Die Vegetationsperiode ist geschützt, um Tieren und Pflanzen in der für sie so wichtigen Zeit die Möglichkeit zu geben, ihren Fortbestand zu sichern. Selbst wenn das Brutgeschäft jetzt schon abgeschlossen ist, suchen gerade Vögel im hereinbrechenden Herbst noch Nahrung für den Winter. Auch reicht es in der Vegetationsperiode nicht, den Baum vor der Fällung nach bewohnten Nestern oder Höhlen abzusuchen. Die Zweige der heruntergeschnittenen Weißdorne waren voller Beeren, die jetzt noch eine sichere Nahrungsquelle gewesen wären.

Bäume einfach vertrocknet, trotz höchster Pflegestufe?
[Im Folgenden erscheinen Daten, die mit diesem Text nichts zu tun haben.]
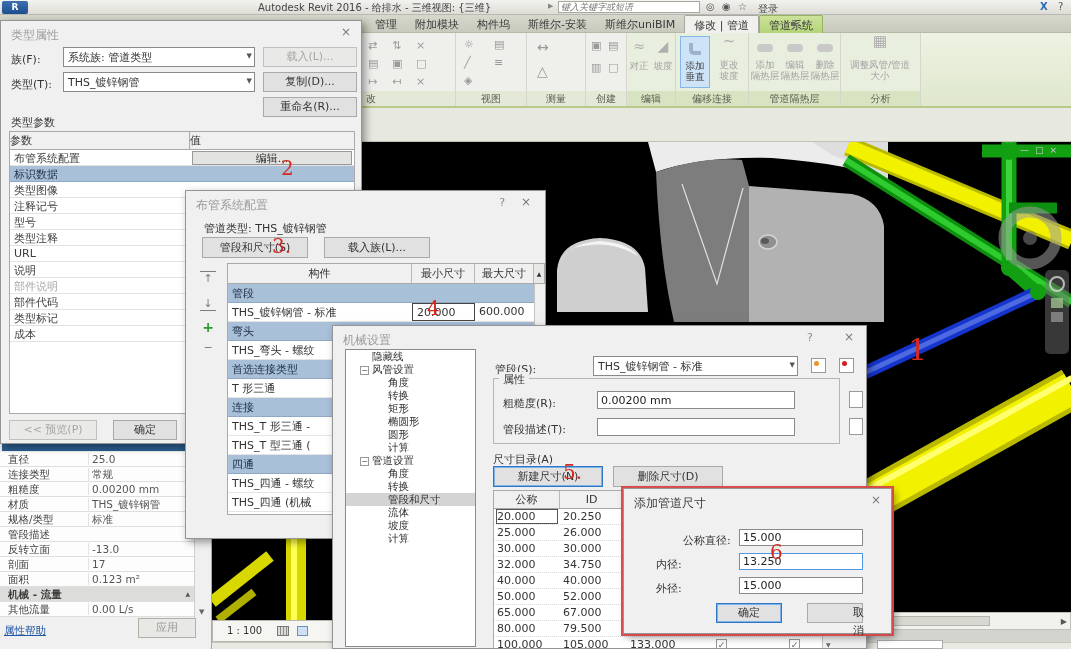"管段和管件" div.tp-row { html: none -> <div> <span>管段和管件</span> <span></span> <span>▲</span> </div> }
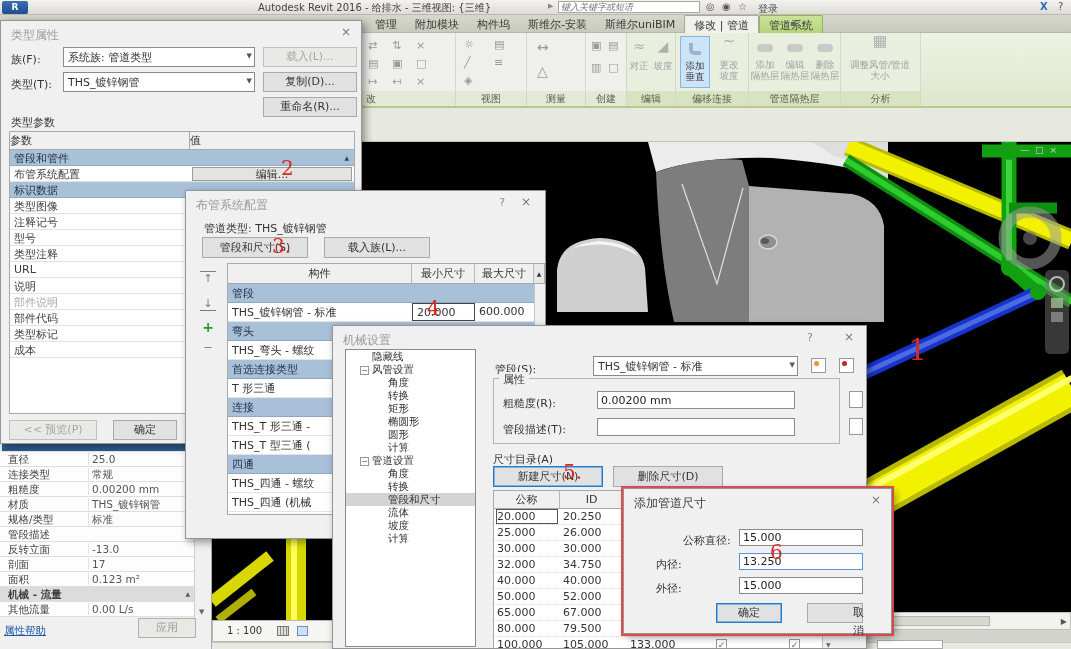"说明" div.tp-row { html: <div> <span>说明</span> <span></span> <span></span> </div> -> none }
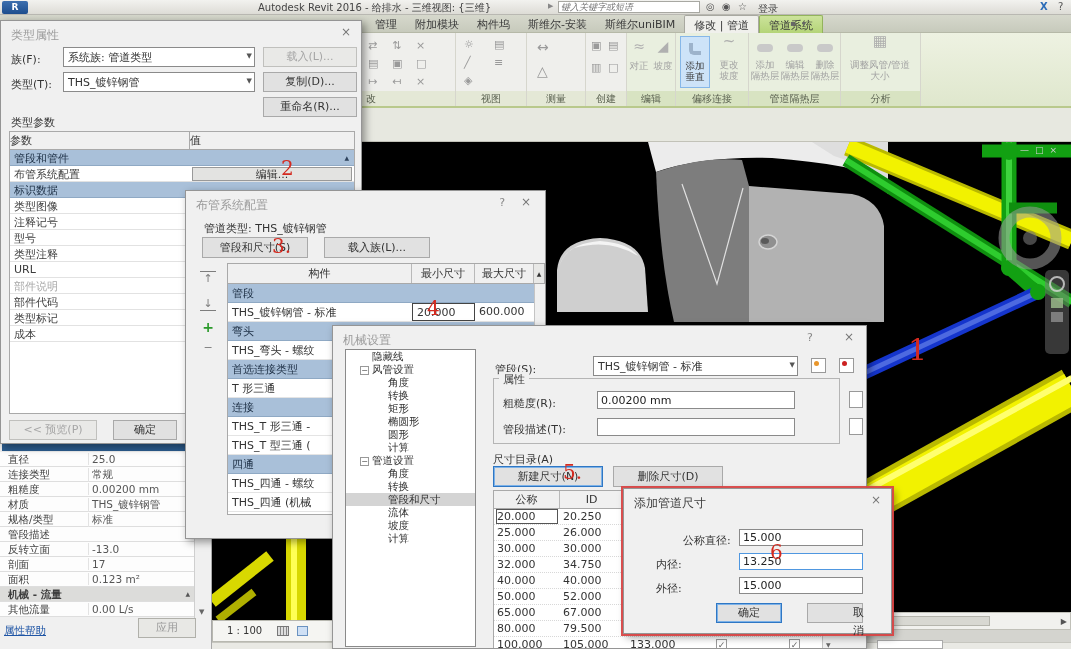"添加管道尺寸" #addsize { width: 269px -> 250px }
Anhand der liegengebliebenen Holzabschnitte und des allgemeinen Zustandes der Bäume in dem Park ließe sich darauf schließen, dass zumindest ein Teil der gefällten Bäume durch die seit zwei Jahren anhaltende Trockenheit geschädigt waren. In ganz Berlin litten gerade die Buchen unter Hitze und Wassermangel. Der Kleistpark gehört jedoch zu den Schöneberger Grünanlagen mit der höchsten Pflegestufe und hat damit deutlich mehr finanzielle Mittel zur Verfügung als andere Parkanlagen. Die repräsentative Grünanlage befindet sich auf dem Gelände des ehemaligen historischen botanischen Gartens (vor dem Umzug an den jetzigen Standort) und umgibt das Oberlandesgericht Berlin. Ein Ort, der angemessen gepflegt werden würde, möchte man meinen. Wie konnte es passieren, dass dort die Bäume in so großer Zahl vertrockneten und nicht rechtzeitig Alarm geschlagen oder rettende Maßnahmen unternommen wurden? Jetzt scheint die Notsituation mit einem finalen Pflegeschnitt endgültig entschärft worden zu sein.

Wie können andere Parkanlagen/Bäume besser gepflegt werden?

Das Bezirksamt und der Umweltausschuss der Bezirksverordnetenversammlung Tempelhof-Schöneberg wären gut beraten, die Ursachen, die zu der Fällung geführt haben, aufzuklären. In Tempelhof steht eine umfangreiche Sanierung der drei Grünanlagen Bosepark, Lehnepark und Alter Park an. Auch dort wird es zu starken Rückschnitten des Baum- und Strauchbestandes kommen. Die Sanierungsmaßnahmen werden unter anderem mit einer angestrebten Verbesserung der Pflegequalität begründet. Grundsätzlich fehlt es in so gut wie allen Berliner Grünflächenämtern an Geld und Personal, um die Straßenbäume und Parks ausreichend zu pflegen. Dabei vergeht gerade in diesen heißen Sommern kaum ein Tag, an dem nicht die Bedeutung von Bäumen und Parks für die Stadt gelobt wird. Der Bezirk und die Stadt werden lernen müssen, ihrem Grün und der Natur mehr Aufmerksamkeit zu schenken und sie so zu pflegen, dass sie uns möglichst lange erhalten bleiben.